Sea Foam or Chevron Techron. Once or twice a year for me. Or if I get a tank of bad gas. The Chevron is the only one I can say made a differance. But that really only means my injectors were dirty. If you run quality gas and your engine is properly tuned you should not be able to tell a differance. I am speaking about newer fuel injected vehicles.

A courios question. If you improve the fuel milage on a vehicle above what it gets brand new and running at its best. Would you not be changing the air fuel ratio. Running lean in other words. Can this cause problems and shorten engine life. Too much fuel Rich mixture is bad as well. I am no mechanic.
 
Originally posted by 84CJ:

A courios question. If you improve the fuel milage on a vehicle above what it gets brand new and running at its best.

My vehicles generally don't get their best fuel economy when they're brand new. Most of mine show improvements as I drive them, usually getting better mileage by 10,000 to 15,000 miles. A few have actually improved after that. My 2003 Jeep is getting its best mileage now at about 43,000.

Maybe I've altered its breakin period by running synthetic from the first oil change. Doesn't matter, we track every gallon and the miles indicated on the odometer. It closely parallels the GPS indicated miles, too.

As for running different grades of fuel, I've experimented. You can't tell squat from one or two tank loads, but when you've run about 10 of them, you get a good indication. Remember, different pumps shut off at different pressures. You need to top them off a little to be sure you're full. When you've done that a few time, you can be pretty sure you're getting good numbers. Also, driving conditions can make a huge difference. Its why you run multiple fill-ups to even out those differences.

If premium costs less than 10% more, and you get more than 10% better fuel economy, its a bargain. Tire pressure can make that much difference alone, so do your comparisons with the same pressures, cold. Only change one variable at a time.
 
BG44k a couple times a year keeps injectors clean. Wait til tank is near empty, add BG44k and fill up. Drive til near empty again. It works.
 
Slick 50 contains teflon which is made be Dow Chemicals (?).
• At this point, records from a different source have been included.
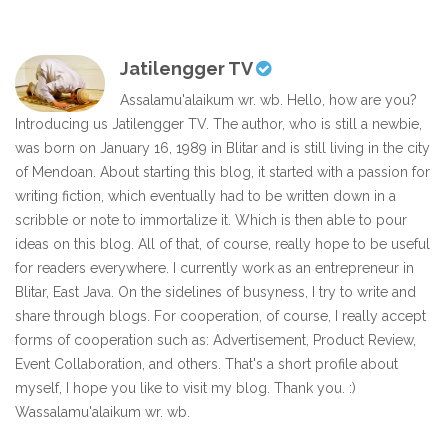
Jatilengger TV
Assalamu'alaikum wr. wb. Hello, how are you?
Introducing us Jatilengger TV. The author, who is still a newbie,
was born on January 16, 1989 in Blitar and is still living in the city
of Mendoan. About starting this blog, it started with a passion for
writing fiction, which eventually had to be written down in a
scribble or note to immortalize it. Which is then able to pour
ideas on this blog. All of that, of course, really hope to be useful
for readers everywhere. I currently work as an entrepreneur in
Blitar, East Java. On the sidelines of busyness, I try to write and
share through blogs. For cooperation, of course, I really accept
forms of cooperation such as: Advertisement, Product Review,
Event Collaboration, and others. That's a short profile about
myself, I hope you like to visit my blog. Thank you. :)
Wassalamu'alaikum wr. wb.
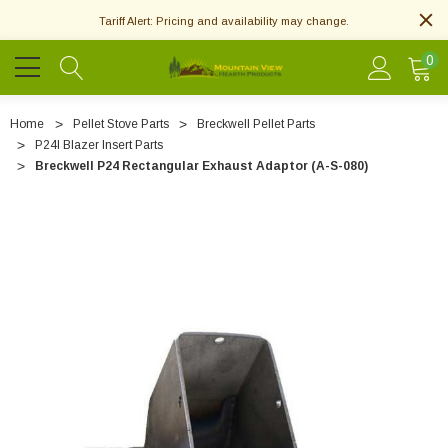
Tariff Alert: Pricing and availability may change.
0
Home
Pellet Stove Parts
Breckwell Pellet Parts
P24I Blazer Insert Parts
Breckwell P24 Rectangular Exhaust Adaptor (A-S-080)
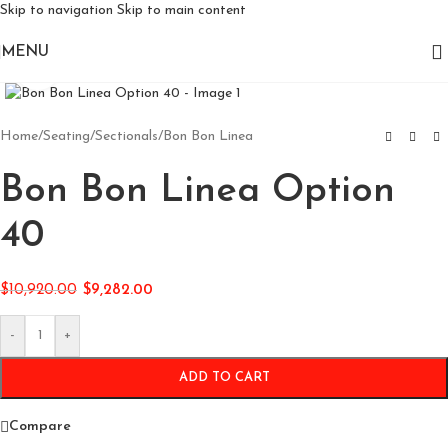
Skip to navigation
Skip to main content
MENU
Click to enlarge
Home
/
Seating
/
Sectionals
/
Bon Bon Linea
Bon Bon Linea Option
40
$
10,920.00
$
9,282.00
-
+
ADD TO CART
Compare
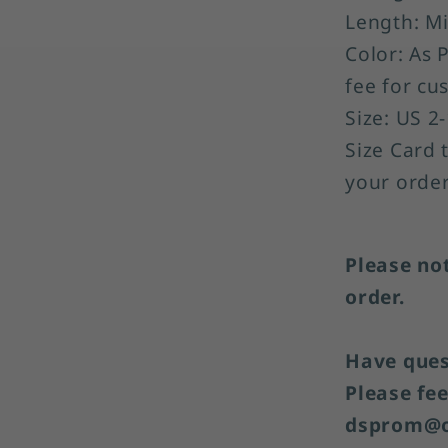
Length: Mi
Color: As 
fee for cu
Size: US 2
Size Card 
your order
Please no
order.
Have quest
Please fee
dsprom@o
Dow says not to use teflon in an internal combustion engine.

For the most part, modern engine oils are well engineered and contain all the additives you need. The one product that I do hold in regard is Auto-Rx. Auto-Rx is designed to slowly dissolve sludge that may build up in an engine. Tests by Terry Dyson at Dyson Analysis confirm that Auto-Rx does perform as stated.

If you burn discount gasoline, chances are that there are few if any additives. One should use name brand gasoline or an additive for cleaning the fuel system on occassion.
 
I use Chevron Techron. I don't know if it helps, but it doesn't seem to hurt. I've used slick 50 in a couple of my vehicles. I guess I just drank the Kool-Aid in the ads. I will say, one thing did make a noticeable difference with a hard shifting automatic transmission in my '94 Ford F-150. I put in Slick 50 for transmissions. I had been noticing the transmission having trouble shifting. The Slick 50 product made the transmission shift smoothly again. It seemed to permanently correct the problem, at least for a few years until I sold it.